# Built the bridge but needs a river



## Northern Route (May 12, 2014)

This bridge passes through my entertainment center. My layout room is on both sides of the entertainment center. Like a typical model railroader I constructed the bridge and found I needed the river to cross. Work in progress! I hand laid the guard rail to N scale specs since the overall size of the bridge is N scale, which is a little over 1700ft or an actual 11ft but my layout is HO. The 6 towers are removable two at a time for access working on scenery.


----------



## Northern Route (May 12, 2014)

I am adding pictures of complete bridge. The locomotive is a cheap N scale engine, since I model HO and it on the guard rail track.


----------



## Magic (Jan 28, 2014)

Looks great but what happens if you have to move the entertainment center?  

Magic


----------



## Northern Route (May 12, 2014)

I custom built the entertainment center in place. The top cabinet is attached to the ceiling and wall and the bottom is attached to the wall and floor. I designed it especially for my diorama and I made a 3x6 inch conduit for the wiring whenever I get the TV and sound system put in place. The top and bottom are not attached to each other, in other words it does not move.


----------



## Magic (Jan 28, 2014)

Great idea.


----------



## Greg903 (Dec 27, 2013)

Bridge is awesome,heck of a span. You need a ocean. Lol.


----------



## Chet (Aug 15, 2014)

With a bridge like that, you should model Flaglers railroad to the Florida Keys.


----------



## Big Ed (Jun 16, 2009)

Nice bridge, you could add a river in the center span and make the rest a dry gulch.
Add some tumbleweeds and brush maybe some tree debris from former floods.

I like your sailing vessels too. :smilie_daumenpos:
Too bad one wasn't a little more to scale you could add it to the river sailing under the bridge.


----------



## DonR (Oct 18, 2012)

Fantastic craftsmanship.

What scale is that? Those cars look like Z.

Can't help but admire that Royal Manual
typewriter. I learned on one in High School
and used one til I retired. Hated the
Underwoods.

Don


----------



## tjcruiser (Jan 10, 2010)

Fabulous work, NR ... great looking project, and I especially like the poke-throughs to your adjacent layout areas!


----------

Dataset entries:
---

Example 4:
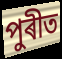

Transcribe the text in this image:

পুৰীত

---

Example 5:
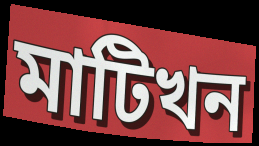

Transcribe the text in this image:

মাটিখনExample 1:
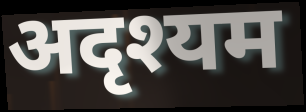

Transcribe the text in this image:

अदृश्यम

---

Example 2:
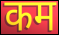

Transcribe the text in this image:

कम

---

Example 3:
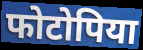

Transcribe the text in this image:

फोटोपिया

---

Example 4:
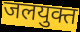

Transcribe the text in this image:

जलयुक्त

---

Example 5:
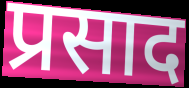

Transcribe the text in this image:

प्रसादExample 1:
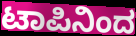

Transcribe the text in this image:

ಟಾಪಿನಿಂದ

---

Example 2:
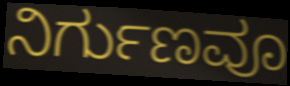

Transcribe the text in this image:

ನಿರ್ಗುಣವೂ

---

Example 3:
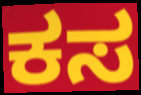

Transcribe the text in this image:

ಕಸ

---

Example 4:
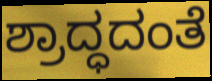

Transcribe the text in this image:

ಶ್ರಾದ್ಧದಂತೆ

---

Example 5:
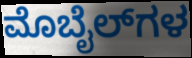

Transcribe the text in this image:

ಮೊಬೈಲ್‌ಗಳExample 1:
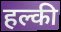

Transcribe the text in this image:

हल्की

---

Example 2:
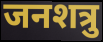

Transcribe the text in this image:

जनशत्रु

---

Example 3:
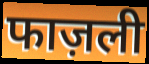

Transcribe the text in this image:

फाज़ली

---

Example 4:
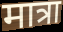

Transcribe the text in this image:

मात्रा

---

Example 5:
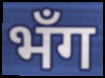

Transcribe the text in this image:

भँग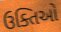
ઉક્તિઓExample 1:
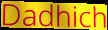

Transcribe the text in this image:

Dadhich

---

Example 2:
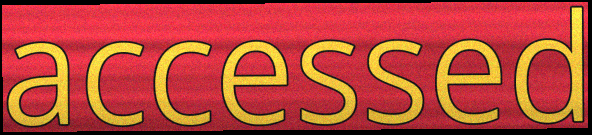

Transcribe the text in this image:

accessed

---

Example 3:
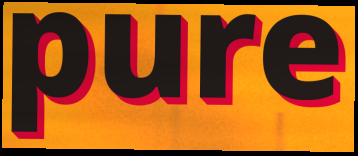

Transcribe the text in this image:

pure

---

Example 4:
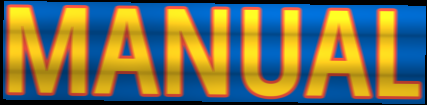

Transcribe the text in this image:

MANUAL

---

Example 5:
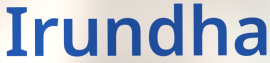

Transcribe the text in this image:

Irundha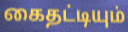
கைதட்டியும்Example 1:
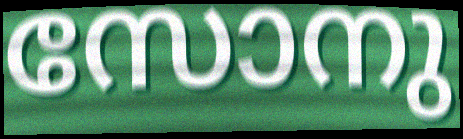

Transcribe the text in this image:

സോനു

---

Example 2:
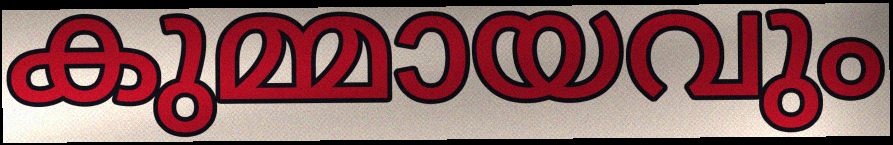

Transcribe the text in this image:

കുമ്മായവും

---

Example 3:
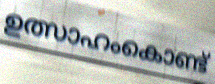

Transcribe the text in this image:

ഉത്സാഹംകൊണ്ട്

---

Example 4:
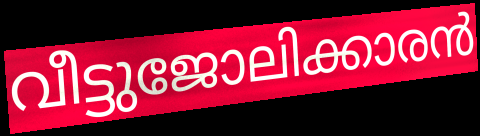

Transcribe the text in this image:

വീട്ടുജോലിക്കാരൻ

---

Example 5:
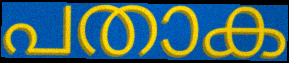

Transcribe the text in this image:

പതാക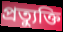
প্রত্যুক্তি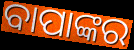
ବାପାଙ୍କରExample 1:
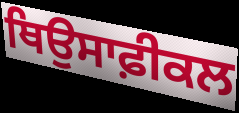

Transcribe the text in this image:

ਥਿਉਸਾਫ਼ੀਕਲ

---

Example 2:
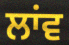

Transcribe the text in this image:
---
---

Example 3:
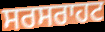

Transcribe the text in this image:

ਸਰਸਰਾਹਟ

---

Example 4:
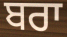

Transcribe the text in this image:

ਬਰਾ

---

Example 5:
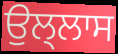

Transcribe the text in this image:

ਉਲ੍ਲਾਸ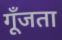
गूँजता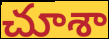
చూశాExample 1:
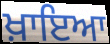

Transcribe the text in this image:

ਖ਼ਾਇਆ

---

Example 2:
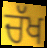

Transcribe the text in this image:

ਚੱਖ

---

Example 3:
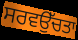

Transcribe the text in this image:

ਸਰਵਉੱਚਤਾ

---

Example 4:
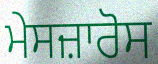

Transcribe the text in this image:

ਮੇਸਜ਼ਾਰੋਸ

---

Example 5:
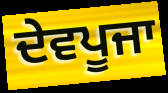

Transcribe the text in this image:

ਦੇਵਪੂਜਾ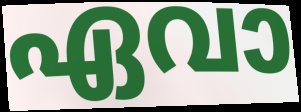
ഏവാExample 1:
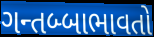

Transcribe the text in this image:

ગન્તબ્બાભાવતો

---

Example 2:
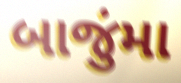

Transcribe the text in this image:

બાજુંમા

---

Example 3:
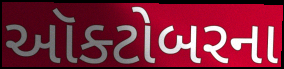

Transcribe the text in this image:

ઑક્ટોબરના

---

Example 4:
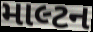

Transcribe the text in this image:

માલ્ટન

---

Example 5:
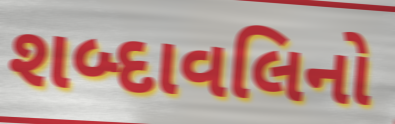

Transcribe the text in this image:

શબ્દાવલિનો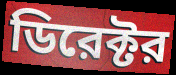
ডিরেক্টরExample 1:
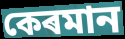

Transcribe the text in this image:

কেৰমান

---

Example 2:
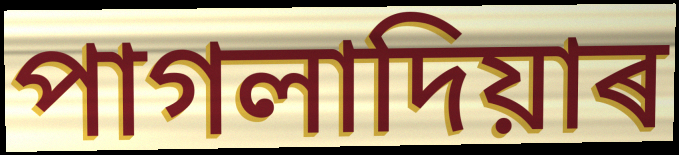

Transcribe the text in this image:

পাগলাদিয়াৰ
* * *
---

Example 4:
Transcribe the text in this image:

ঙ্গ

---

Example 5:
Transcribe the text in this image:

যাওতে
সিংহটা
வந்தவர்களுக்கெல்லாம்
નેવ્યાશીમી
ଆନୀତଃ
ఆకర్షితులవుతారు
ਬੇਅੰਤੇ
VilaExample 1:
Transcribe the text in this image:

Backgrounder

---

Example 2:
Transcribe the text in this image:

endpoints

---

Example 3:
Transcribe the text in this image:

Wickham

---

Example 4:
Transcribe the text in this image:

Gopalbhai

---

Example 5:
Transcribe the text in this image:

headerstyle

TASK STATEMENT — Reproduce word for word the stretch of the model railroad bridge thread from "I custom built" through "does not move.".

RESULT —
I custom built the entertainment center in place. The top cabinet is attached to the ceiling and wall and the bottom is attached to the wall and floor. I designed it especially for my diorama and I made a 3x6 inch conduit for the wiring whenever I get the TV and sound system put in place. The top and bottom are not attached to each other, in other words it does not move.